PROBLEM DETAILS:
Search the records for "framed". Copy every line where it appears.

(Records excerpted from a collection)
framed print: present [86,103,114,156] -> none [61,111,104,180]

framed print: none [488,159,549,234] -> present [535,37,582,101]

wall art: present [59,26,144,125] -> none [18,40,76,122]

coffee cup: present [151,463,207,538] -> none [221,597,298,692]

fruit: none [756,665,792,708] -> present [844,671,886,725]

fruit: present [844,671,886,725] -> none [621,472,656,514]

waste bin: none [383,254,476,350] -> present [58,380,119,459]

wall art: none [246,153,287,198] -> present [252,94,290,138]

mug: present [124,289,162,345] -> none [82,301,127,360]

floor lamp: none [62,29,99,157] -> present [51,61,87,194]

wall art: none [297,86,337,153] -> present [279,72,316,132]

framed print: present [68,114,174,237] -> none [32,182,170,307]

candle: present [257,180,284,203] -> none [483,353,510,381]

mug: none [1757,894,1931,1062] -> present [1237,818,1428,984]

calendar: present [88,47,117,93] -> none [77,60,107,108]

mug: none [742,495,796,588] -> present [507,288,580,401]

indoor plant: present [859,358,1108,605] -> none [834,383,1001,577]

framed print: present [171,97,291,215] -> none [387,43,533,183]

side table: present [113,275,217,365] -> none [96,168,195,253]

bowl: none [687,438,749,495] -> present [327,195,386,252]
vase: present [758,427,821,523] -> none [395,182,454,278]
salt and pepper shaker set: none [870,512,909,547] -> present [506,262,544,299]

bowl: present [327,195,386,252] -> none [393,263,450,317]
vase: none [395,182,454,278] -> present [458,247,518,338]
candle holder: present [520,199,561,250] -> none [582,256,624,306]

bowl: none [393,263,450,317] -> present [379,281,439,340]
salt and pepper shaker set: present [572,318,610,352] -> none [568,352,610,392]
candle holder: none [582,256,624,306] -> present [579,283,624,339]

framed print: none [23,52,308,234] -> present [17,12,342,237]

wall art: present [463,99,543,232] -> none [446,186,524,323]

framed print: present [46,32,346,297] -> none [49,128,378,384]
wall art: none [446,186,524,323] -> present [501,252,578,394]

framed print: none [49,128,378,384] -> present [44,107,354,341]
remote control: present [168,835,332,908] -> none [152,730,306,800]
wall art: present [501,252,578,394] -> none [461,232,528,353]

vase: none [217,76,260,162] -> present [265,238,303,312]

REPLY TO THE TASK:
framed print: present [86,103,114,156] -> none [61,111,104,180]
framed print: none [488,159,549,234] -> present [535,37,582,101]
framed print: present [68,114,174,237] -> none [32,182,170,307]
framed print: present [171,97,291,215] -> none [387,43,533,183]
framed print: none [23,52,308,234] -> present [17,12,342,237]
framed print: present [46,32,346,297] -> none [49,128,378,384]
framed print: none [49,128,378,384] -> present [44,107,354,341]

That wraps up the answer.